The guardian of Bone museum, who is actually the descendant of the royal lineage of Bone, assured me that bissu still existed nowadays and that they were called upon to lead customary ceremonies.
If the bissu don’t hold the same role in society as they used to, many old traditions are still strong in South Sulawesi. For instance the myth of the crocodile twin, stating that some women give birth to a crocodile alongside their child. This crocodile has deep bound with the family and sometimes returns to the house and lives inside ! Check out for instance this video shot by the television in Pare-Pare a few years ago (in Indonesian) or this article (in Indonesian) :
Transport to/from Makassar airport
Makassar used to be called Ujung Pandang from 1971 to 1999 and Makassar’s Sultan Hasanudin Airport is still called Ujung Padang airport and not Makassar airport (IATA: UPG).
From the airport you have a DAMRI bus leaving once per hour from 8AM to midnight. It takes about 45 minutes and cost 25’000Rp. From downtown to airport the first bus is at 5AM and the last at 8PM (information in Indonesian here).
Otherwise you can get out of the terminal using the free shuttle bus, get off on the main road and wait for a public minibus (angkot, locally called pete-pete) heading for Daya terminal (4’000). From the terminal you can get a second minibus to your destination (another 4’000Rp). For a description of angkot routes in Makassar, see this (in Indonesian).
Otherwise you can use online taxi/ojek using Grab or Go-Jek (about 50’000Rp for an ojek to South of town).

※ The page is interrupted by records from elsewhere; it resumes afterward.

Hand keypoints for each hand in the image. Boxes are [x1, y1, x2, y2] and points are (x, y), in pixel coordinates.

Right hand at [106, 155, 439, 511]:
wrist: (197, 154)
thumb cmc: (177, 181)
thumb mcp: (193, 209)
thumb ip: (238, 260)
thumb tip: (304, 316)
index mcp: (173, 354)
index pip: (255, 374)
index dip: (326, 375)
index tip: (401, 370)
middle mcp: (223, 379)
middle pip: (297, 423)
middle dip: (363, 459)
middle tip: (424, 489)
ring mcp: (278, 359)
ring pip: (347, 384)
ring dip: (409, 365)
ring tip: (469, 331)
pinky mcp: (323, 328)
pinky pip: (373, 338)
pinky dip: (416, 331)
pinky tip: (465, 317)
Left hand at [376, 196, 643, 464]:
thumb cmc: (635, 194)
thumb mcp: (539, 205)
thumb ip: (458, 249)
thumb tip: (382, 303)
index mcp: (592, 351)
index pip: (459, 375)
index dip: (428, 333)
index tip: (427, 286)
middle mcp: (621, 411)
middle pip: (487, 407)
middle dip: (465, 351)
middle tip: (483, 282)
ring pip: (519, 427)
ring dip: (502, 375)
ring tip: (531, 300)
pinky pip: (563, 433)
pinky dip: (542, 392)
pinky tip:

Transport from Makassar to Tanjung Bira
From Makassar to Tanjung Bira it can be a bit difficult. Direct transport (either minibus/pete-pete or shared taxi/travel) are scarce. Get in terminal Mallengkeri in the morning and hope to leave before 11AM. You will more easily find a transport to Bulukumba (60’000Rp with a travel, 4h30).
Get to Bulukumba before 3PM to get a pete-pete to Tanah Beruh (10’000Rp) and Bira (and additional 10’000Rp). In my case I was too late and had to stay at Bulukumba for one night. The next morning I waited from 8AM to 9AM for a transport.

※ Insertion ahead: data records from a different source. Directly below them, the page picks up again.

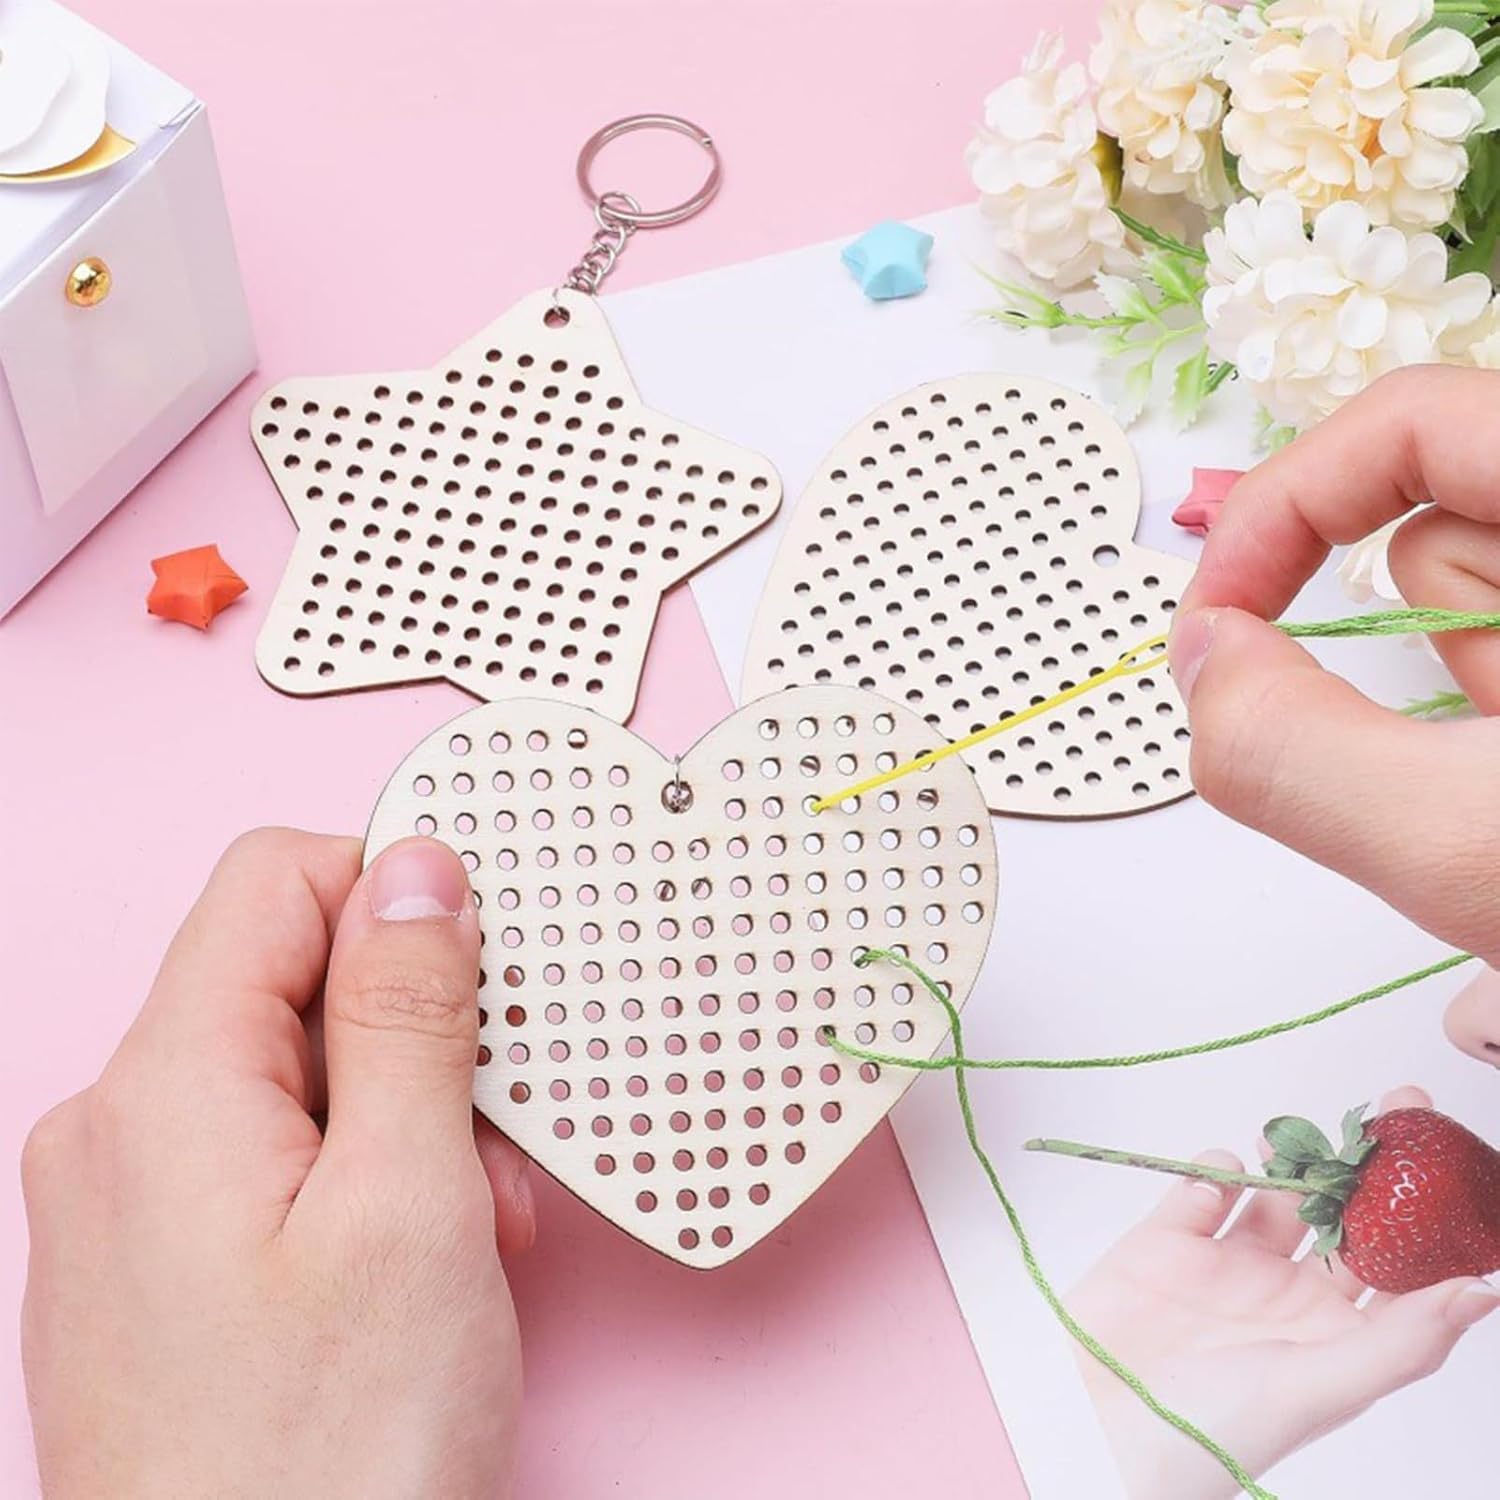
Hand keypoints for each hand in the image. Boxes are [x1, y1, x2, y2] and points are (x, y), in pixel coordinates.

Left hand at [22, 830, 533, 1499]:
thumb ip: (410, 1013)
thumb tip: (415, 870)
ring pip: (292, 1074)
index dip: (393, 892)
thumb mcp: (411, 1203)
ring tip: (464, 1231)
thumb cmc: (328, 1464)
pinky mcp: (157, 1267)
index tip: (483, 957)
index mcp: (164, 1089)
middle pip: (287, 981)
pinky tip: (412, 1264)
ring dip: (399, 1119)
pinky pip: (268, 1157)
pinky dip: (357, 1179)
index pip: (275, 880)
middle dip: (412, 1037)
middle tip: (485, 1145)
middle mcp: (118, 1132)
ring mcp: (128, 1206)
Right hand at [1069, 1086, 1498, 1498]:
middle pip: (1344, 1214)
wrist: (1094, 1418)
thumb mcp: (1321, 1389)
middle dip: (1370, 1164)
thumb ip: (1403, 1341)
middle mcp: (1288, 1293)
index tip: (1453, 1161)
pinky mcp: (1167, 1238)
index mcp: (1336, 1334)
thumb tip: (1483, 1290)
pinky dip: (1214, 1168)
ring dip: (1291, 1160)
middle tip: (1395, 1104)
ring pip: (1274, 1192)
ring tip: (1294, 1141)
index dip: (1430, 1216)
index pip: (1400, 1266)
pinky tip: (1222, 1174)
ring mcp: (1227, 1263)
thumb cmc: (1212, 1432)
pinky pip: (1201, 1186)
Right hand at [1168, 366, 1499, 966]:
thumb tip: (1200, 661)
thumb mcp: (1464, 847)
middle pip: (1434, 521)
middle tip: (1444, 767)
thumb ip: (1290, 754)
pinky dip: (1488, 714)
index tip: (1218, 628)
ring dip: (1455, 695)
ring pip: (1473, 596)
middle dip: (1393, 647)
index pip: (1408, 420)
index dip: (1283, 511)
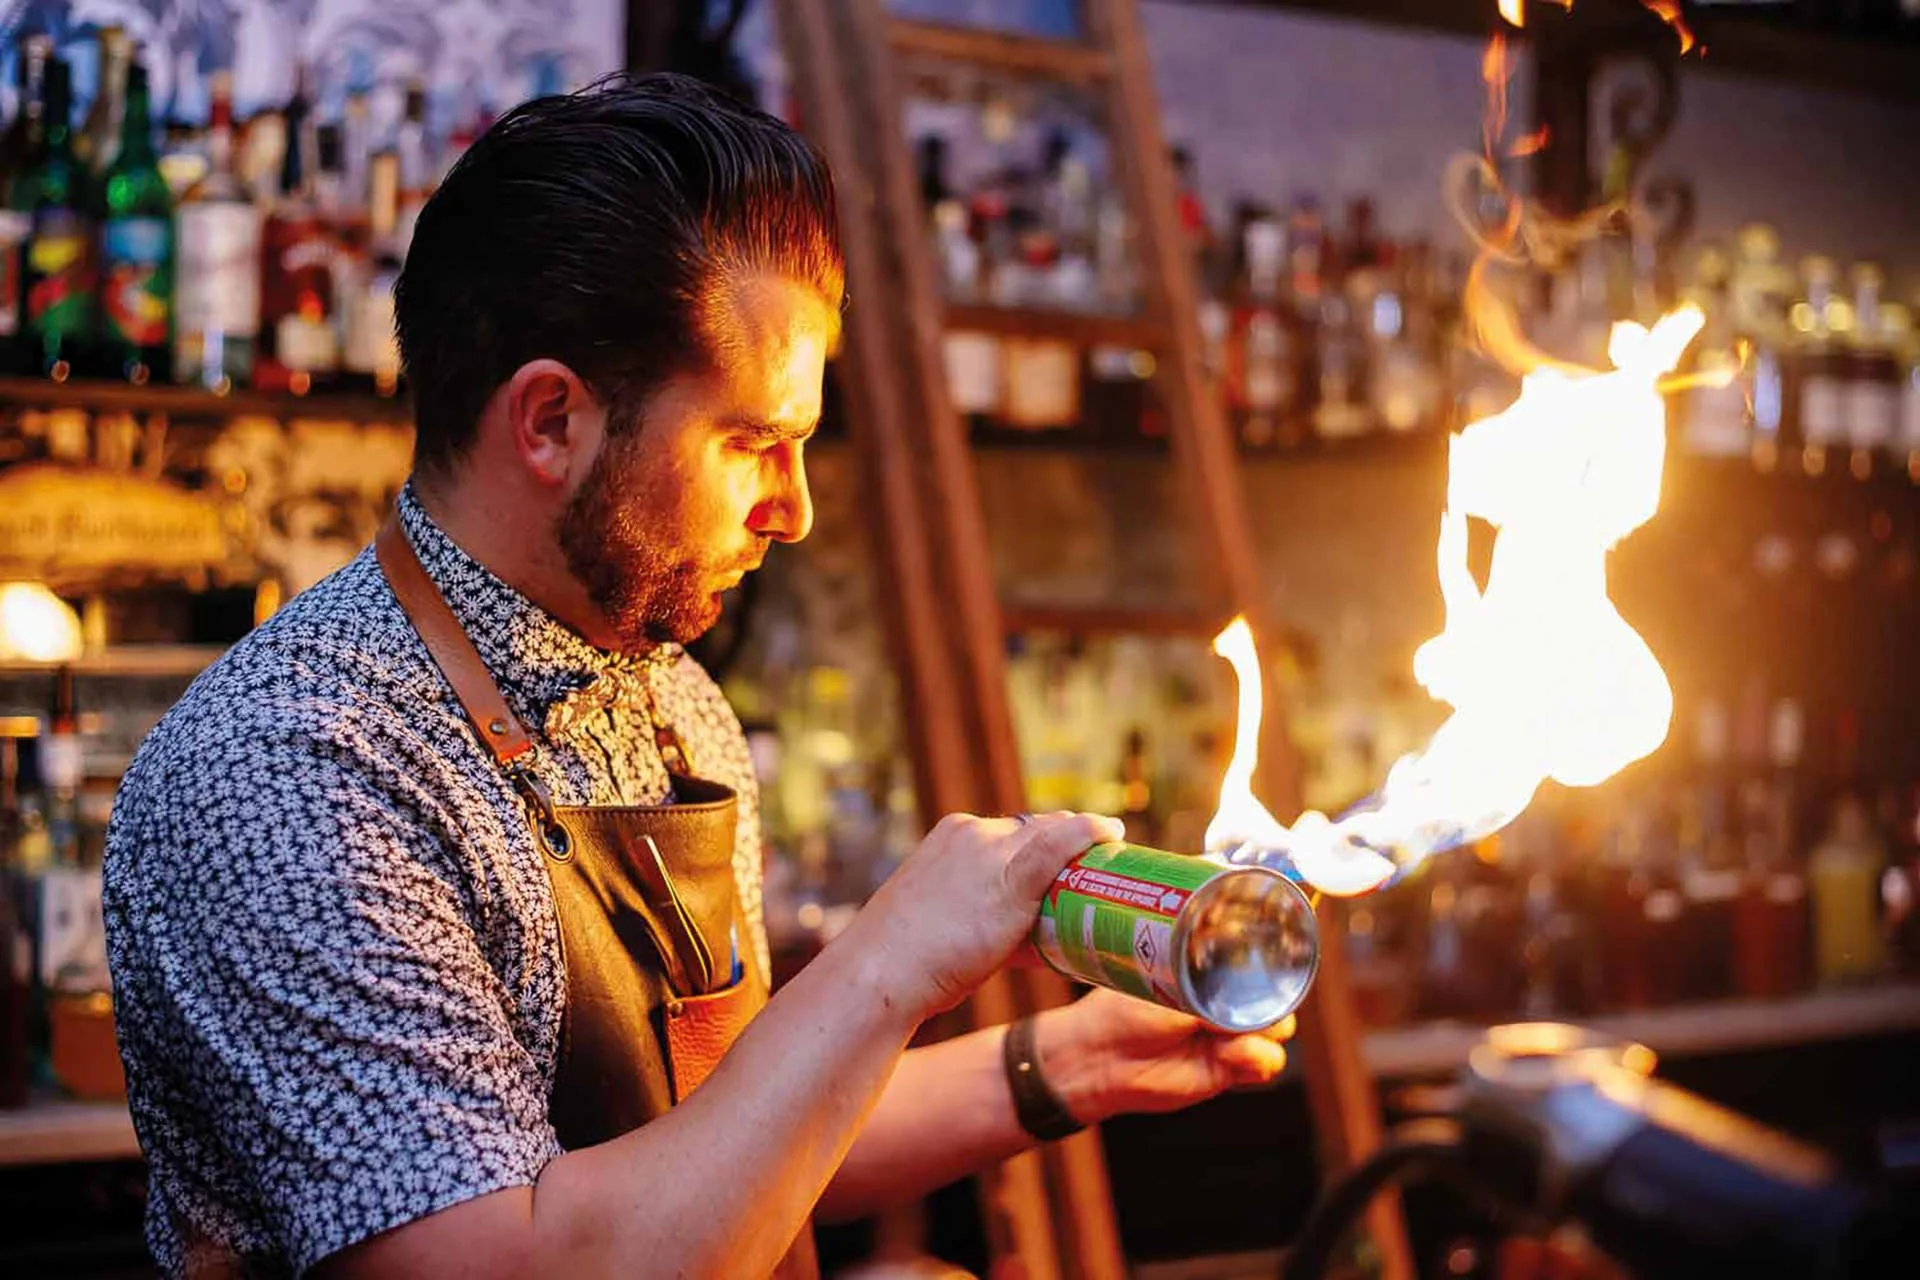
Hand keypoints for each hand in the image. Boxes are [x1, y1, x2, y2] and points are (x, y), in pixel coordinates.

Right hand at [847, 811, 1123, 1020]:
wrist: (883, 973)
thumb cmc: (910, 962)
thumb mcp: (944, 921)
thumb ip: (988, 920)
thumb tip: (1040, 945)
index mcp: (952, 836)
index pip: (1013, 830)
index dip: (1045, 842)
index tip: (1066, 858)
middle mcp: (974, 834)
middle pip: (1038, 828)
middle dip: (1069, 840)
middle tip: (1096, 862)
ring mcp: (992, 854)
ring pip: (1052, 835)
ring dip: (1083, 842)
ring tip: (1110, 857)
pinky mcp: (1010, 881)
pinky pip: (1060, 845)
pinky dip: (1090, 832)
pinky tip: (1112, 831)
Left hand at [1033, 987, 1294, 1124]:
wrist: (1102, 1058)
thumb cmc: (1125, 1012)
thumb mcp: (1171, 991)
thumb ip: (1211, 994)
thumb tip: (1246, 999)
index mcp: (1211, 973)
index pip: (1259, 965)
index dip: (1271, 967)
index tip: (1271, 963)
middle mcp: (1225, 1003)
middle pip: (1276, 998)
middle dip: (1273, 999)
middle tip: (1245, 1003)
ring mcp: (1229, 1036)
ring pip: (1278, 1032)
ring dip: (1265, 1030)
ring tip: (1226, 1034)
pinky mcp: (1228, 1069)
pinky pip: (1266, 1063)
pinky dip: (1258, 1057)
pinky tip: (1228, 1054)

Another solution I heard about is to take a bus from Mallengkeri to Selayar. The harbor to Selayar is only a few kilometers from Bira and the bus is supposed to leave at a fixed schedule because he must bring passengers on time to the boat. You’ll leave around 7AM and arrive in Bira around 14:30PM. Fare is 70’000Rp.
- From Tanete a pete-pete to Sinjai costs 20’000Rp and takes 1h20
- From Sinjai to Bone, 40’000Rp, 2h
- From Bone to Sengkang 40’000Rp, 2h
From Singkang I went to Mamasa. You have to stop in Polowali (should cost about 50’000Rp, from Singkang to Pinrang and then to Polowali it costed me 70’000Rp) first then take a shared taxi (travel) to Mamasa (100’000Rp but if I remember well the drivers increase a little bit his price because the car was not full, 4h).
Bus Makassar – Toraja should pass by Singkang I think. Otherwise go to Enrekang first and from there take another transport to Rantepao.
- In Makassar : Discovery Homestay (100’000Rp for a simple double room)
- In Bulukumba : Hotal Andira (100’000Rp for a simple double room)
- In Bira : Wisma Sunggu Minhasa (100’000Rp for a simple double room)
- In Singkang : I stayed in Amira Guesthouse which I got for 200’000 a night (double room, AC) by staying 3 nights. The owner is nice and helpful but don’t accept local guests in his hotel. Facing the terminal you have cheaper accomodations (check for wisma or losmen signs) but they were full when I visited.